In the wake of Billy Joel’s Madison Square Garden residency, I have been thinking a lot about his musical legacy — both in my life and in pop culture.
In honor of its approaching 42nd anniversary, I revisited the singer-songwriter’s eighth studio album, “The Nylon Curtain.” The 1982 album was conceptualized as Joel’s crowning achievement and it is difficult to deny how much his ambition pays off.
The first single on the album, “Pressure,” describes a central theme: feeling completely lost and incapable of living up to both internally and externally imposed expectations. Joel sings “All grown up and nowhere to go” with a synth-rock backtrack that aptly sounds like mounting pressure. He acts as the recipient of bad, surface-level advice from people who have not experienced hardship (“Now here you are with your faith/And your Peter Pan advice/You have no scars on your face/And you cannot handle pressure”) and the giver of this same advice (“I’ll tell you what it means/Pressure…Don’t ask for help/You’re all alone”). This brings in a second thematic drive of the album: pointless cycles that do nothing to resolve internal conflicts.
I would be lying if I said that Joel’s “Allentown” did not factor into my interest in the Lehigh Valley during my college search. Joel is clearly a talented musician and composer (I mean, he’s The Piano Man), but I have always thought of him first and foremost as a storyteller — a label perfectly shown in this song.
Describing a generational gap that coincided with the decline of the steel manufacturing industry in Bethlehem, Pennsylvania, Joel sings “Well, we’re waiting here in Allentown/For the Pennsylvania we never found/For the promises our teachers gave/If we worked hard, if we behaved.” The song explores themes of disillusionment with the American Dream, a broken cycle of hope and the romanticization of their parents’ lives. It comes together with a musicality taking inspiration from the repetitiveness of life and drawing attention to the dreariness of post-modern suburbia, topped off with an upbeat sound, a steam whistle, clanking metal and chugging vocals.
“Goodnight Saigon” is a seven-minute-long representation of the U.S. Marine experience during the Vietnam War, inspired by Joel’s friends. This song feels very nostalgic to me: I love how simple the track begins before growing into a full production, backed by more singers. His vocals fall somewhere between a rock song and a campfire song, giving the feeling of an intimate recap of a soldier’s time in the war as he asks “Who was wrong?/Who was right?/It didn’t matter in the thick of the fight.”

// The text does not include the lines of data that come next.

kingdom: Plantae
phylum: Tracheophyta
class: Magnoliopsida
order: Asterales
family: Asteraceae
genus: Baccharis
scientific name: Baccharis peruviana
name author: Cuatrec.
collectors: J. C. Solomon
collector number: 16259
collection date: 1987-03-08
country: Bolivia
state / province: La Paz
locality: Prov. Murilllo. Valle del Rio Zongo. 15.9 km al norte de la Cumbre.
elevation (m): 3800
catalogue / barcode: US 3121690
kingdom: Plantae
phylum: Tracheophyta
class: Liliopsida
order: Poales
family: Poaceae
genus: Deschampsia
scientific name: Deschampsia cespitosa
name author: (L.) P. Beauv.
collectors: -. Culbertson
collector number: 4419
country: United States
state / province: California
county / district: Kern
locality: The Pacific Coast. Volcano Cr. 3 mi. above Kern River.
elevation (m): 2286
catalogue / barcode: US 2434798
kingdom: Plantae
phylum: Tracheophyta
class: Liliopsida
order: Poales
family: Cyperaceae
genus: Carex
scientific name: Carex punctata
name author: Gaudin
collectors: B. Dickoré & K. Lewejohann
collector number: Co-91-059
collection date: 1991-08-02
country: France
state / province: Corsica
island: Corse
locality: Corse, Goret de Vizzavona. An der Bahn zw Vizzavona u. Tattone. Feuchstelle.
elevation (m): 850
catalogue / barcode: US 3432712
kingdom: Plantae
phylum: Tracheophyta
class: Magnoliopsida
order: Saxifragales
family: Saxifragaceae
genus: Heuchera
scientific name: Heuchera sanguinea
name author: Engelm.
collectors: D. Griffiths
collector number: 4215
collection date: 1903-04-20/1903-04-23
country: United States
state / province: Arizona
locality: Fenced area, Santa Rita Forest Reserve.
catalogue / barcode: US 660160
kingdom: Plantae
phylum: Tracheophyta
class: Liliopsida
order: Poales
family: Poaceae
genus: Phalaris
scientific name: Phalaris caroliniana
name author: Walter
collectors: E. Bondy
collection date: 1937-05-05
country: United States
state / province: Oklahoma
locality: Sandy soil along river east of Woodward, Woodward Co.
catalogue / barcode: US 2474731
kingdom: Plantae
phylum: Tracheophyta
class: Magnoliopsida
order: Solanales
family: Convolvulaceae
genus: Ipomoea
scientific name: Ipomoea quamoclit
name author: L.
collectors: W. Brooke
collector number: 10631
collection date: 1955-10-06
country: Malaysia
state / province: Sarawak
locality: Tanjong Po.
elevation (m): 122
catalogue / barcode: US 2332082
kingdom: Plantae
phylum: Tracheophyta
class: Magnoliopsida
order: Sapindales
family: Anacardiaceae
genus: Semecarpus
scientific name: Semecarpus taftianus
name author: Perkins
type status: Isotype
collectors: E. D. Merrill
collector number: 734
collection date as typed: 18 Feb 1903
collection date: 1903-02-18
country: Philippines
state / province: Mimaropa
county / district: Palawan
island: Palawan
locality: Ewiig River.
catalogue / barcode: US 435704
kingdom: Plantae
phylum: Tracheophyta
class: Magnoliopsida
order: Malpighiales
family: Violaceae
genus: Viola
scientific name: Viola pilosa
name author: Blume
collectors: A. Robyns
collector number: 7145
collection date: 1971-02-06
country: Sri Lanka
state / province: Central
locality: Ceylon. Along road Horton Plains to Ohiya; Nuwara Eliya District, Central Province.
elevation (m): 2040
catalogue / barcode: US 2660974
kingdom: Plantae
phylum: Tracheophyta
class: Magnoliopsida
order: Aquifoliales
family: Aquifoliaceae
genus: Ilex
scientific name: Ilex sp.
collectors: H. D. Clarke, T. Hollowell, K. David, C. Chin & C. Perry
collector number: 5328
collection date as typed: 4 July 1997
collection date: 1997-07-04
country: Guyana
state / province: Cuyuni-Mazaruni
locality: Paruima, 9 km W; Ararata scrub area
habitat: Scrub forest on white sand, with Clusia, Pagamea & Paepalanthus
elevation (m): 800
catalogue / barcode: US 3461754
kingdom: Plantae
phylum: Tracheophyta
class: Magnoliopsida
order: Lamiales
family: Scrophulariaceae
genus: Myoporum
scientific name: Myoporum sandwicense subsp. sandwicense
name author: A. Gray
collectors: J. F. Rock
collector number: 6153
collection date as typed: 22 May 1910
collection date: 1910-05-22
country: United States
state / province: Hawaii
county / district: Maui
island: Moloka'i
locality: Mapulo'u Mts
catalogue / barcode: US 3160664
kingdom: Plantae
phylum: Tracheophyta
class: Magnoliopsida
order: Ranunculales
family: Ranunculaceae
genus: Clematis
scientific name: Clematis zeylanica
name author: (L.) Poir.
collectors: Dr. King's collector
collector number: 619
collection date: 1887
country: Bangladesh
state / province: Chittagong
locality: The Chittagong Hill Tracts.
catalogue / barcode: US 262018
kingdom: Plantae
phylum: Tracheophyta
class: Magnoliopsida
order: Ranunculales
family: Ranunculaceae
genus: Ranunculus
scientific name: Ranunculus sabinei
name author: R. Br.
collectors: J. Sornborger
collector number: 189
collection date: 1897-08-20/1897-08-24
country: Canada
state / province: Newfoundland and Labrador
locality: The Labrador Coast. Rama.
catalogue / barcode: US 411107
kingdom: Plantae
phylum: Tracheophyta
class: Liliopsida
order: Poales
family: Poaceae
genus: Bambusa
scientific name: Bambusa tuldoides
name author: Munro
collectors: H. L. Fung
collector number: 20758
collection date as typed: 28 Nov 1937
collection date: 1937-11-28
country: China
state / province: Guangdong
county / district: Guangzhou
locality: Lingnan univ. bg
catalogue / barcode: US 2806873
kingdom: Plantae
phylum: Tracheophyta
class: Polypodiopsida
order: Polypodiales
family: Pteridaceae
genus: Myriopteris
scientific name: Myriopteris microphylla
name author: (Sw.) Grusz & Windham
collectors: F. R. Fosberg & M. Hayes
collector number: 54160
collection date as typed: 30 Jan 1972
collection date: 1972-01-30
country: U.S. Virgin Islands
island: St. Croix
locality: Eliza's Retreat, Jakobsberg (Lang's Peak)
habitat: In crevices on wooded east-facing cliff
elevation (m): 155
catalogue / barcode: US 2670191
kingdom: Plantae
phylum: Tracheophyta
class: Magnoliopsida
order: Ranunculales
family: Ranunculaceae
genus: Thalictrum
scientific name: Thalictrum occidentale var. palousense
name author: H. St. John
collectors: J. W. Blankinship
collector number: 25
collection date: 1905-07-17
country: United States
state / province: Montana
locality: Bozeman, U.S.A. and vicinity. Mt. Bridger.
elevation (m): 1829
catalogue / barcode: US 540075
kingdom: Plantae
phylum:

Revisiting “The Nylon Curtain,” I realized how closely it aligns with senior-year anxieties. Joel, who never attended college and was 33 years old at the time of the album’s release, stands at a crossroads. He is not only scared of where he is in life, but of the world he exists in — something that feels familiar knowing you have just one year in between college and the rest of your life.
Joel feels an overwhelming sense of responsibility to do the right thing, but cannot seem to figure out how to do it. He asks “Who could say/What was left and where was right?” He emphasizes the cyclic nature of people letting each other down and the fickleness of fate, saying that it should not surprise you because “the sins of the fathers/are the sins of the sons.” He keeps a fast, strong tempo throughout the album, mirroring his growing anxieties that pour into the slower, more somber final song “Where’s the Orchestra?” where he muses “I assumed that the show would have a song/So I was wrong” as a metaphor for adult life not being as grand and easy to navigate as he once believed.
I do not think “The Nylon Curtain” solves any of these problems, nor does it try to. “Where’s the Orchestra?” ends with the same melody as the album’s opener, “Allentown,” bringing us right back into the cycle. Joel emphasizes the shared experience of not knowing what to do with your life and, through this open acknowledgment, ultimately relieves that pressure. As he writes, “We would all go down together.”